Alaş Orda Hükümeti’nden hem Bolşevikler hem de Bolşevik karşıtları rahatsızlık duyuyordu. Alaş Orda Hükümeti kendi silahlı kuvvetlerini kurma kararı aldı ve Alaş Orda topraklarının idaresi iki bölgeye ayrıldı: Batı Bölgesi; Ural-Hazar ve Bökey Ordası bölgelerinden, Doğu Bölgesi ise, Torgay, Almola, Semey ve Yedisu bölgelerinden oluşuyordu. Kazak topraklarının genişliği, ulaşımın zorluğu ve Kızıllar ile Beyazlar arasındaki çatışmalar merkezî idareyi zorlaştırdığı için böyle bir idarî bölünme zorunlu olarak yapılmıştı. Alaş Orda’nın Batı Bölgesi, Başkurtlar ve Orenburg Kazakları ile işbirliği yapmaya çalışırken; Doğu Bölgesi ise Omsk’taki Beyaz Hükümeti ile anlaşma gayreti içindeydi. Ancak her iki tarafta da işbirliği anlaşması sağlanamadı (Hayit 1995: 253).

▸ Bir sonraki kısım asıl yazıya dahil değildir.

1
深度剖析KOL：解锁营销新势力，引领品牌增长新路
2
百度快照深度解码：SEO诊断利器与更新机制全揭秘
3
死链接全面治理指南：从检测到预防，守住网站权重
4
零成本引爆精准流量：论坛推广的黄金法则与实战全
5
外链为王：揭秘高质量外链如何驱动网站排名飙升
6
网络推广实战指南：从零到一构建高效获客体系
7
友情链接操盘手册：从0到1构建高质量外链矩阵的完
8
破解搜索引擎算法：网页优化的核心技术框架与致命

Sovyet Hükümeti ve Omsk’taki Beyaz Hükümeti her ne kadar Alaş Orda Hükümeti’ne karşıysa da, Alaş Orda Hükümeti yine de Sovyet Hükümeti ile bir temas kurmaya karar verdi. Milliyetçi ve Alaş Orda’nın önemli liderlerinden biri olan Ahmet Baytursunoğlu, 1918 yılının başında Moskova’ya gitti (Pipes 1997: 173). Moskova’da halk komiseri olan Stalin ile görüştü. Stalin bu görüşmede, kendi hükümetinin Kazak-Kırgız Muhtar Hükümeti’ni tanıyacağına teminat verdi. Stalin, bir yandan Alaş Orda yetkililerine Alaş Orda Hükümeti’ni tanıyacağını bildirirken; bir yandan da Alaş Orda başkenti Semey’deki Rus İşçi, Asker ve Köylü Sovyetlerine Alaş Orda ile mücadele etme emri verdi. Alaş Orda Hükümeti ise bunu çok geç öğrendi (Hayit 2006: 45).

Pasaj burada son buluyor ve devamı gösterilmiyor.